TASK REQUIREMENTS ▸ Line by line, please look for the word "down" in the following records, then copy each line you find it in.

RECORD EXCERPTS ▸
◇ ◇ ◇ ◇ ◇

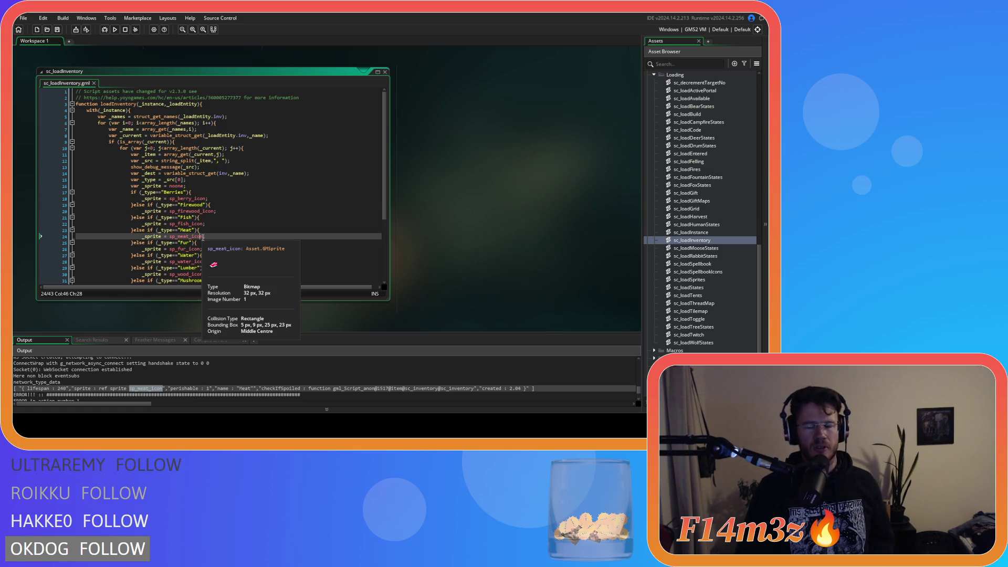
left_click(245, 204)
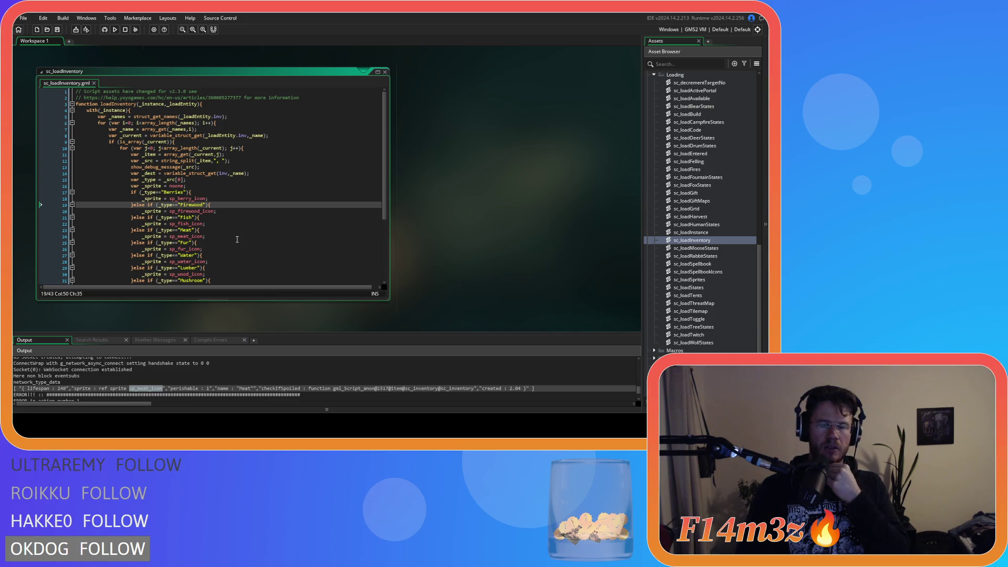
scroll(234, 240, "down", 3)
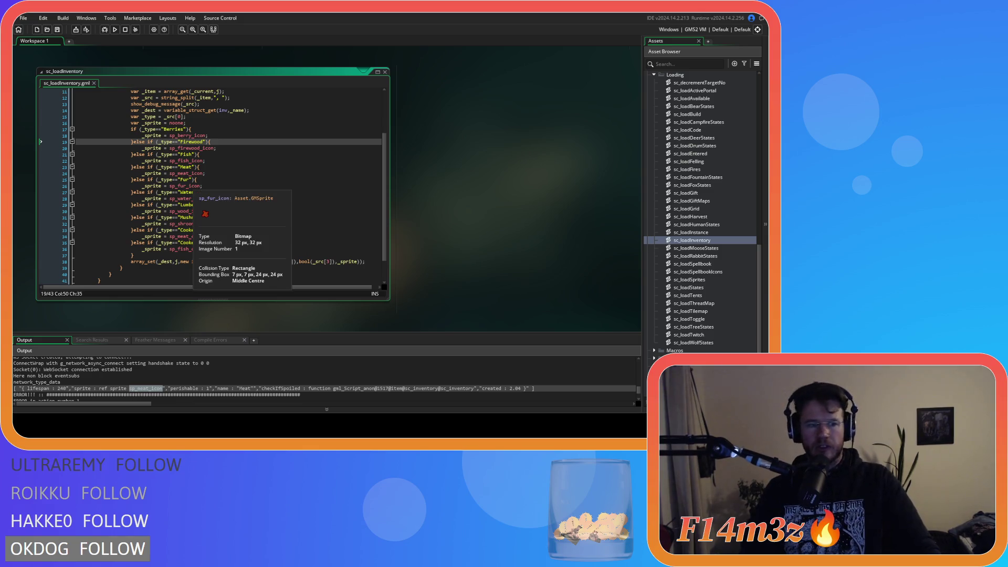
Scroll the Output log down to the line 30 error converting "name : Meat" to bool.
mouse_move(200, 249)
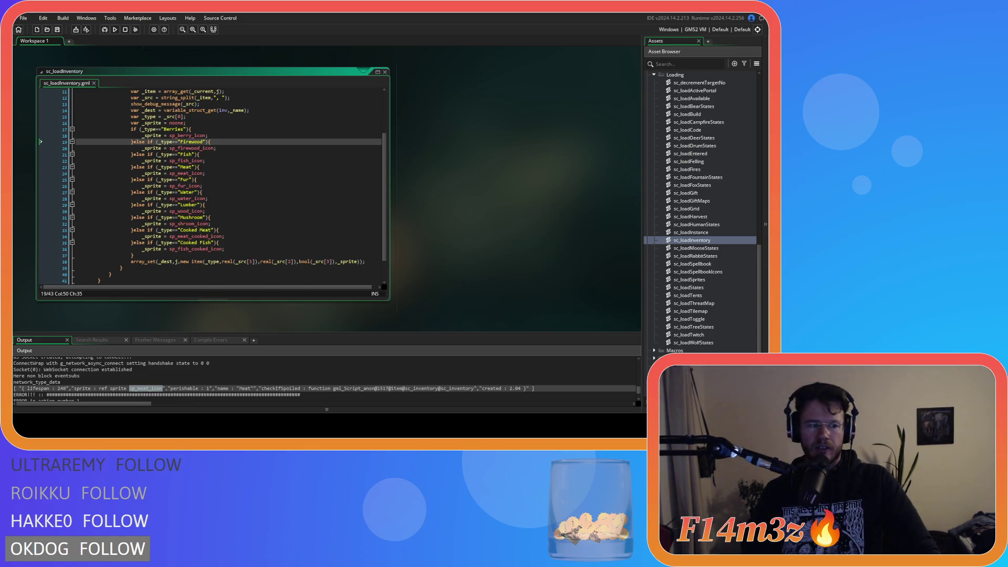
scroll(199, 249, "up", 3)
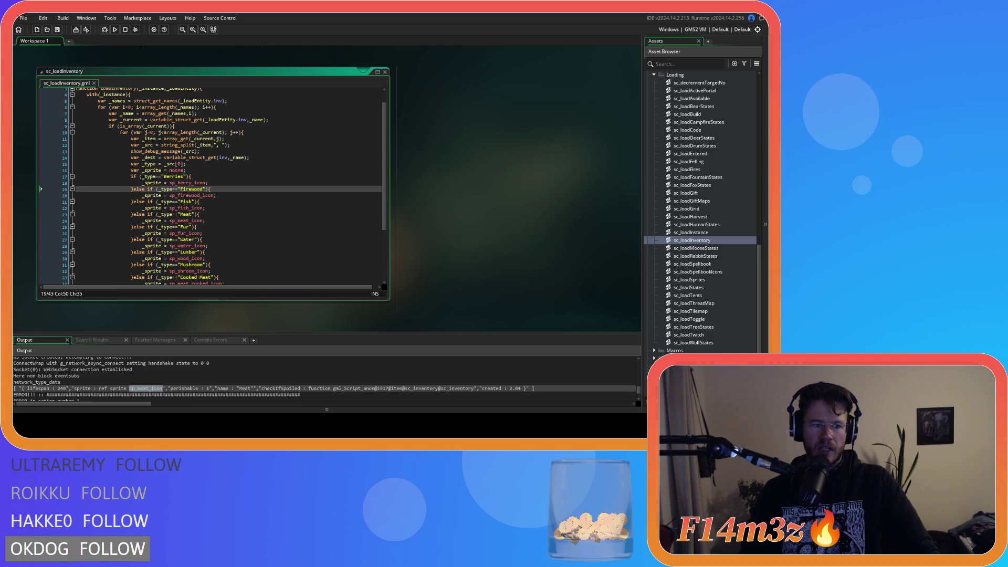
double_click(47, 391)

◇ ◇ ◇ ◇ ◇

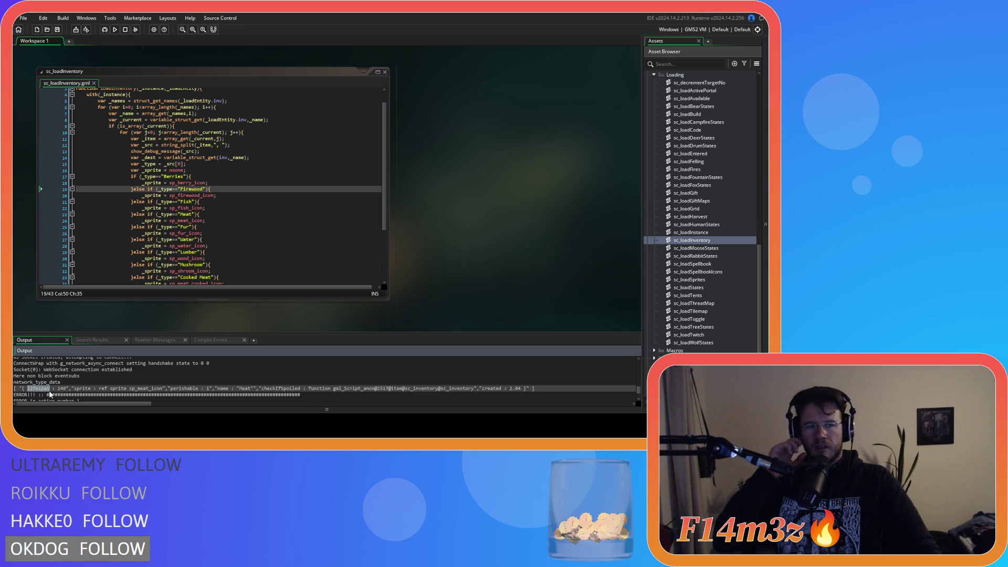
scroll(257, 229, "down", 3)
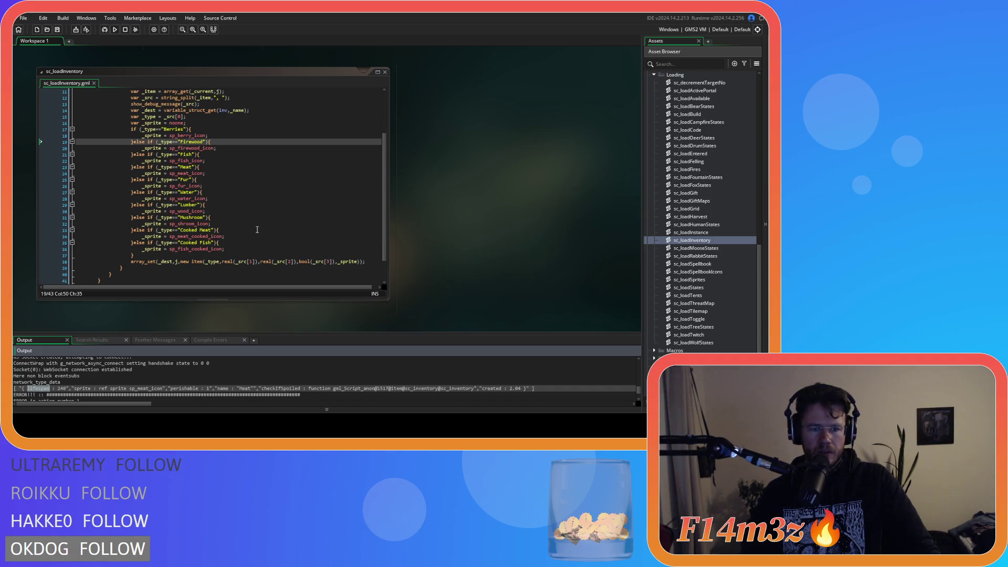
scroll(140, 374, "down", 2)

◇ ◇ ◇ ◇ ◇

WRITTEN RESPONSE ▸
scroll(234, 240, "down", 3)
Scroll the Output log down to the line 30 error converting "name : Meat" to bool.
scroll(257, 229, "down", 3)
scroll(140, 374, "down", 2)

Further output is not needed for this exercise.